Wednesday, January 29, 2014

Nietzsche and existentialism

To: Paul M.
From: Geoffrey Klempner
Subject: Nietzsche and existentialism
Date: 14th September 2011 14:05

Dear Paul,

Thank you for your email of 31 August, with your fourth essay for the Associate Award, entitled, 'The emergence and positive application of the existential attitude: A Nietzschean based interpretation.'

There are good things about this. You have succeeded in getting into the swim of Nietzschean thought, especially with regard to the question of the relation between his doctrine of will to power and his perspectivism. I detected a nuance of the later Wittgenstein in the emphasis on the 'full context of the human condition', a point of contact between otherwise dissimilar philosophies.

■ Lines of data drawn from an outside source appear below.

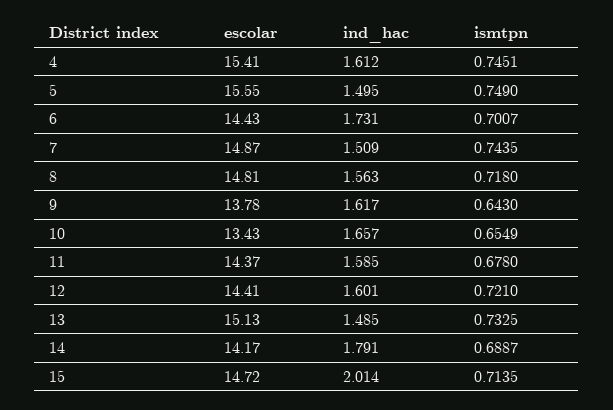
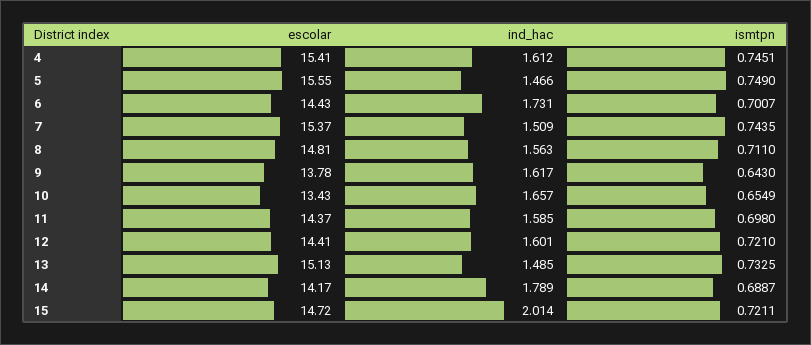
ind_hac, 5: 1.495 -> 1.466
escolar, 7: 14.87 -> 15.37
ismtpn, 8: 0.718 -> 0.711
ismtpn, 11: 0.678 -> 0.698
ind_hac, 14: 1.791 -> 1.789
ismtpn, 15: 0.7135 -> 0.7211

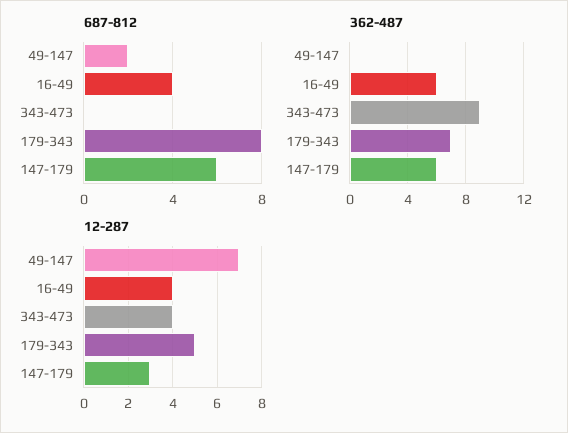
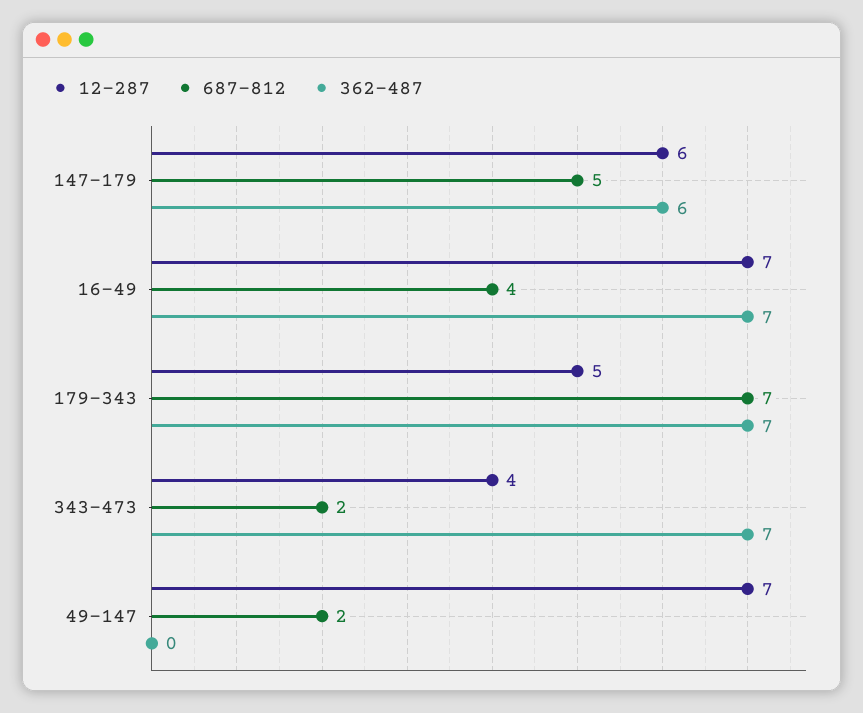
687-812, 343-473: 0 -> 2
687-812, 179-343: 8 -> 7
687-812, 147-179: 6 -> 5
362-487, 16-49: 6 -> 7
362-487, 343-473: 9 -> 7
12-287, 16-49: 4 -> 7
12-287, 147-179: 3 -> 6

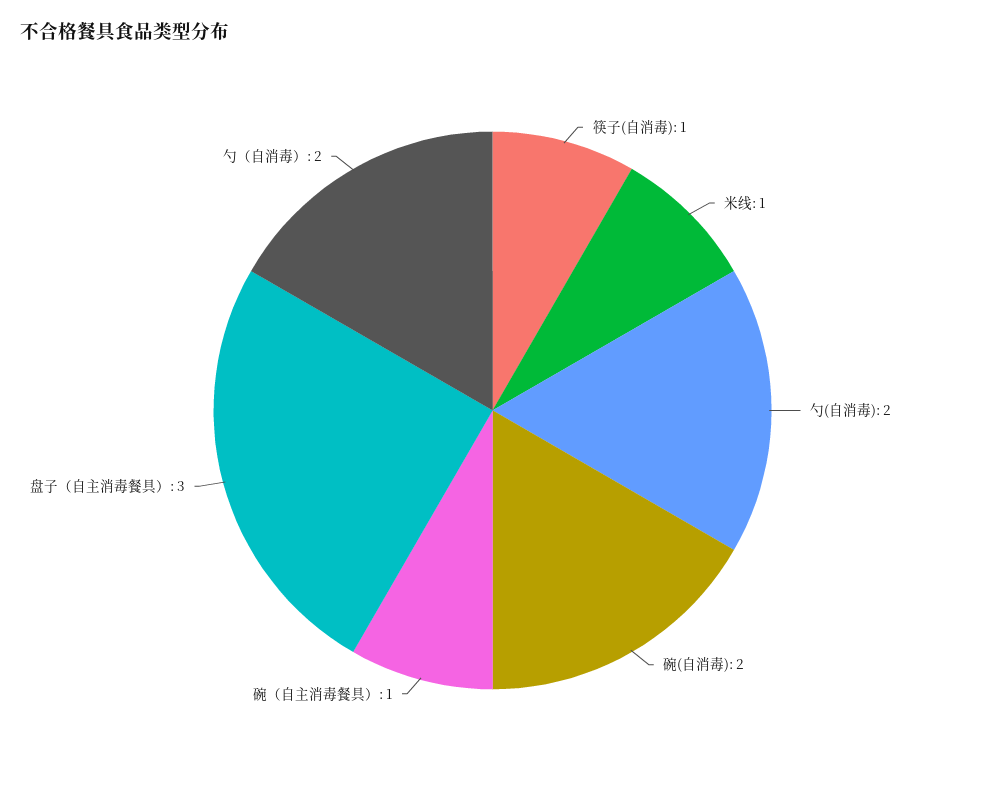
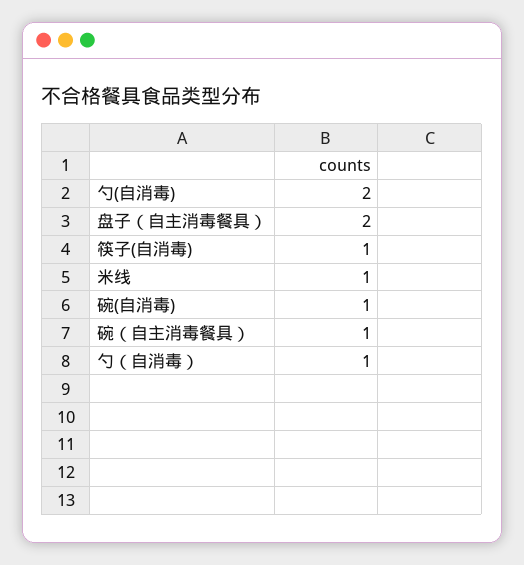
碗(自消毒): 2 -> 1
盘子（自主消毒餐具）: 3 -> 2
勺（自消毒）: 2 -> 1

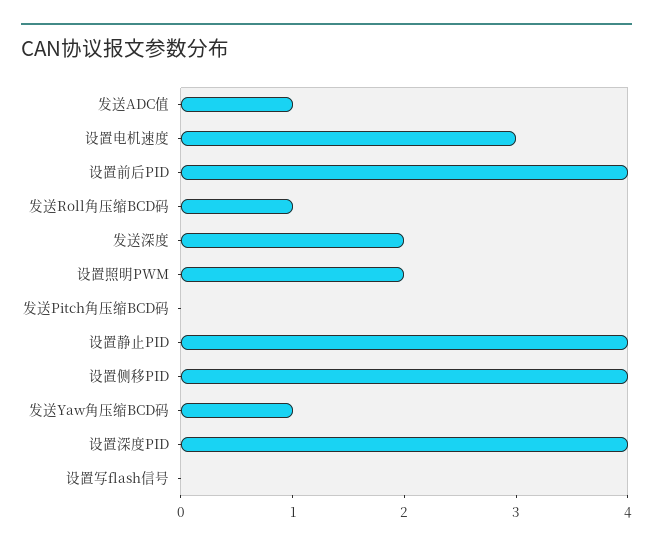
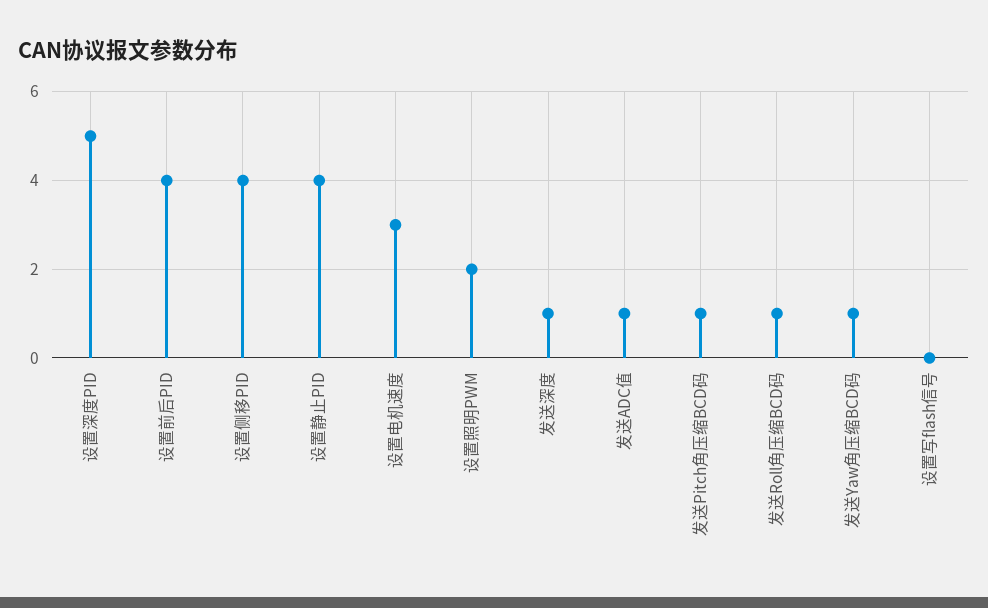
发送深度: 2 -> 1
发送Pitch角压缩BCD码: 0 -> 1
设置深度PID: 4 -> 5

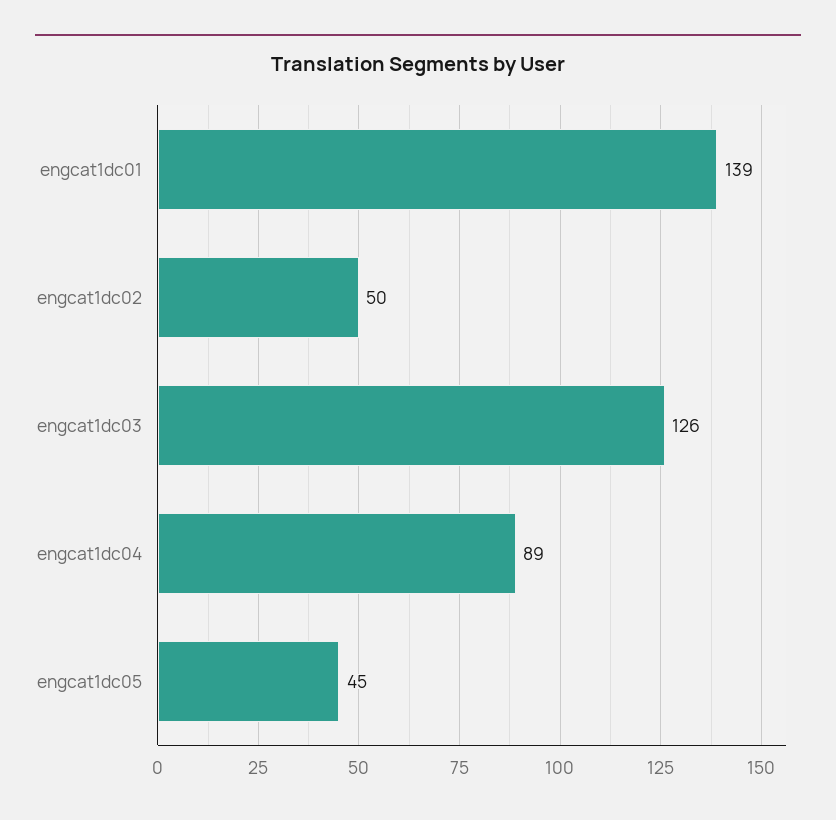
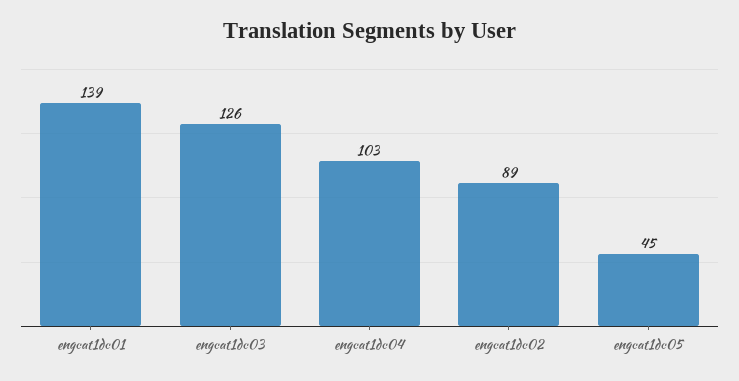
engcat1dc02: 50 -> 89
engcat1dc04: 89 -> 103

Another point of contact between Nietzsche and the later Wittgenstein, perhaps, is Nietzsche's characteristic way of developing his viewpoint through 'indirect discourse', rarely stating explicitly what he thinks but hinting, contrasting different views, using multiple voices -- Kierkegaard is another example of this. But this sets a problem for the interpreter. It becomes all-too easy to justify a particular interpretation by selecting suitable quotes. You avoid the problem entirely by never once referencing the works of Nietzsche. Which isn't really a solution at all, because what it means, in effect, is that your essay reads as your 'take' on Nietzsche (I good take, I would say) but where very little is offered in the way of argument or defence.

Readings of Nietzsche typically emphasize his rejection of Christianity, his opposition to theism, Platonic ideals, the Kantian categorical imperative etc. -- the metaphysical moral absolutes which merely constitute, in his eyes, 'the last fumes of evaporating reality' (Twilight of the Idols). What is less often stressed is his case against science, and its attempt to describe reality -- including the reality of the subject and agent -- from a purely objective point of view. This point is essential for grasping the idea of 'perspective' in Nietzsche's philosophy. But if we were to compare the amount of words which Nietzsche expends on the first target -- religion and traditional metaphysics -- with the amount of words which he uses to critique the ideal of science, I would guess that the former considerably outnumbers the latter.

I have only quickly looked at Maureen Finnegan's paper, but I'm guessing that your argument here is quite heavily dependent on her interpretation. As evidence I would cite Finnegan's statement,

'As truth is not objective, in like manner, it is not subjective. Since thinking is not wholly rational, disconnected from the body, or independent of the world, the subjective perception, or conception, of truth through the intellect alone is impossible.'

Compare your,

'However although truth is not objective in turn this does not mean that it is a wholly subjective rational process either. An individual's truth is not simply derived from reason but is in addition to this a complicated combination of instincts, drives, passions and will situated within a context of life.'

When I read your essay, I underlined 'wholly subjective rational process'. This is an odd thing to say, given that the idea or ideal of rationality is generally associated with the objective, disinterested view. Now I can see (I think) the point Finnegan is making here. If you get rid of the 'objective', you simultaneously get rid of the 'subjective' contrasted with it. My intellect is not an isolated faculty, but part of my whole being, so in this sense individual human reason is always in a context of emotions and drives: there is no such thing as an 'objective view' even of my own self, because I am the viewpoint that I occupy.

Or something like that.

You can see the problem. I applaud the fact that you have done some research on this, looked and found suitable material. But in the complete absence of references it is impossible to tell where your thought or contribution ends and that of others, or of Nietzsche, begins.

So what I am going to say now applies to your other essays too. You need to mark clearly the parts of your essay where you are paraphrasing a view which Nietzsche expresses in his writings (modulo the difficulty I mentioned in the beginning), as well as claims about or interpretations of Nietzsche, such as Finnegan. In both cases, the device of footnotes serves well. Make it clear where you are stating what you have gathered from reading Nietzsche, what you have learned from reading secondary sources, i.e. the work of interpreters of Nietzsche, and where you are offering your own thoughts.

Your writing flows well. I've got used to this, but you seem to want to avoid the use of commas at all costs, which can make things difficult for the reader. I would advise a few more suitably placed commas to help the reader follow the structure of the sentences, shorter sentences and also shorter paragraphs.

In this essay, I did miss the comparison with other existential thinkers such as Heidegger (who has written extensively on Nietzsche). Your title announces that this is about existentialism. What about it? How else are we to assess Nietzsche's particular contribution except by contrast to, or in comparison with, the contribution of other existentialist thinkers? It is not necessary to radically revise the structure of your essay. Just a suitably placed sentence or two is all that's needed here.